* WORK INSTRUCTION *
Copy the material word for word, from its first line through the first line containing "The chart shows", including both of those lines.

#### SOURCE INFORMATION ####

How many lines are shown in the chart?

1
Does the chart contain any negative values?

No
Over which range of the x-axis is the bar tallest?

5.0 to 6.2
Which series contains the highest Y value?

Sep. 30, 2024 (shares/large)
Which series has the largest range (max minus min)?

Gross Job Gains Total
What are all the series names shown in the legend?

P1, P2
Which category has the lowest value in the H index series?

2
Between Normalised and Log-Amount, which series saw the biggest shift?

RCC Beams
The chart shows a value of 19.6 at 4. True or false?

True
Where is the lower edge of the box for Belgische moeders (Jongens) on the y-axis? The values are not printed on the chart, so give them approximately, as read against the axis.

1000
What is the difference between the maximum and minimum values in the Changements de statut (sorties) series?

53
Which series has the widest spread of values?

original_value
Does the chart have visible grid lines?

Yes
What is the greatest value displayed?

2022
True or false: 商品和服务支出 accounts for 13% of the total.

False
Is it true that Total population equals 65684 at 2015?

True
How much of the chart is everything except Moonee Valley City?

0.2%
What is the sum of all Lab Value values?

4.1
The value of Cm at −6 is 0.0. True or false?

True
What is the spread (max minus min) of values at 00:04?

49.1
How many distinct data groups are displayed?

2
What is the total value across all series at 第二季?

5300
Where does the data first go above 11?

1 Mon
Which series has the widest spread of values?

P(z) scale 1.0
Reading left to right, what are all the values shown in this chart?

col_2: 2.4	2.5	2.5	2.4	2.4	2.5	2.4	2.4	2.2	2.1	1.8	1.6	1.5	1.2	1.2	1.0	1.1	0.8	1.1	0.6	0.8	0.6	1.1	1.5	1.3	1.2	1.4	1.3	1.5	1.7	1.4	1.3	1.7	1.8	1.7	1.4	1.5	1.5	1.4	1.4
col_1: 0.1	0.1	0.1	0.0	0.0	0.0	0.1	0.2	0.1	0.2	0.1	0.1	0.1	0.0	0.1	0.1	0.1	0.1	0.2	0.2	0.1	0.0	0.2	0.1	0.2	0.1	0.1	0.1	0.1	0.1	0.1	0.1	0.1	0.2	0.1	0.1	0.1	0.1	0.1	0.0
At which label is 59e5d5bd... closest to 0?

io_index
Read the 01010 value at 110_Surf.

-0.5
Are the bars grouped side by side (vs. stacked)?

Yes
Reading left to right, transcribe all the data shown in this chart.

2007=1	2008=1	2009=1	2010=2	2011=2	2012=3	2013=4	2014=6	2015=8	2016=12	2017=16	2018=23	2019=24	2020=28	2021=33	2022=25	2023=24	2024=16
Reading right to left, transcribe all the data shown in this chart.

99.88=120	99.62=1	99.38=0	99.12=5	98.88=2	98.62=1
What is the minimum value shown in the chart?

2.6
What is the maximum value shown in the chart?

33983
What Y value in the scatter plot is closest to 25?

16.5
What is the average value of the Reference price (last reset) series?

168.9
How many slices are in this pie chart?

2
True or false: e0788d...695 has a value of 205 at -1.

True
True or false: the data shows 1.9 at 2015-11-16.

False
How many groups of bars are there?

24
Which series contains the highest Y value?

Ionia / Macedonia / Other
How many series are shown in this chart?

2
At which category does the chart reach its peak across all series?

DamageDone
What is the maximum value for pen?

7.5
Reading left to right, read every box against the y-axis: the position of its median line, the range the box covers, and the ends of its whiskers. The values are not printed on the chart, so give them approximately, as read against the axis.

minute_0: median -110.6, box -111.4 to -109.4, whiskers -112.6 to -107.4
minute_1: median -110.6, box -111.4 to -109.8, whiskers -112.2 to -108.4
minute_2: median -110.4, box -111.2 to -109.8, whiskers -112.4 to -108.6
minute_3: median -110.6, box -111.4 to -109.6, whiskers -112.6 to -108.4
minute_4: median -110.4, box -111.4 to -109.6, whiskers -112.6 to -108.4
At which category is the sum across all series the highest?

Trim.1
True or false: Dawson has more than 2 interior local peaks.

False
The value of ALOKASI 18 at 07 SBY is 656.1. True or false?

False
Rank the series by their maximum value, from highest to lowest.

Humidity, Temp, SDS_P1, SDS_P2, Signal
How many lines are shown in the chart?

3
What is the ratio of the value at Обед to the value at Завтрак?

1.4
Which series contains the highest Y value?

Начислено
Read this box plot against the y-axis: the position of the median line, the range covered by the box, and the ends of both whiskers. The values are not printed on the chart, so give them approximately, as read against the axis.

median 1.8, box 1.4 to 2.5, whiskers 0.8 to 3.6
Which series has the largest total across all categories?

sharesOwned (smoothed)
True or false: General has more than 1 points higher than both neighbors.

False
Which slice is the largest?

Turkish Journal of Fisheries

####

* SOLUTION TO THIS TASK *
How many lines are shown in the chart?

1
Does the chart contain any negative values?

No
Over which range of the x-axis is the bar tallest?

5.0 to 6.2
Which series contains the highest Y value?

Sep. 30, 2024 (shares/large)
Which series has the largest range (max minus min)?

Gross Job Gains Total
What are all the series names shown in the legend?

P1, P2
Which category has the lowest value in the H index series?

2
Between Normalised and Log-Amount, which series saw the biggest shift?

RCC Beams
The chart shows a value of 19.6 at 4. True or false?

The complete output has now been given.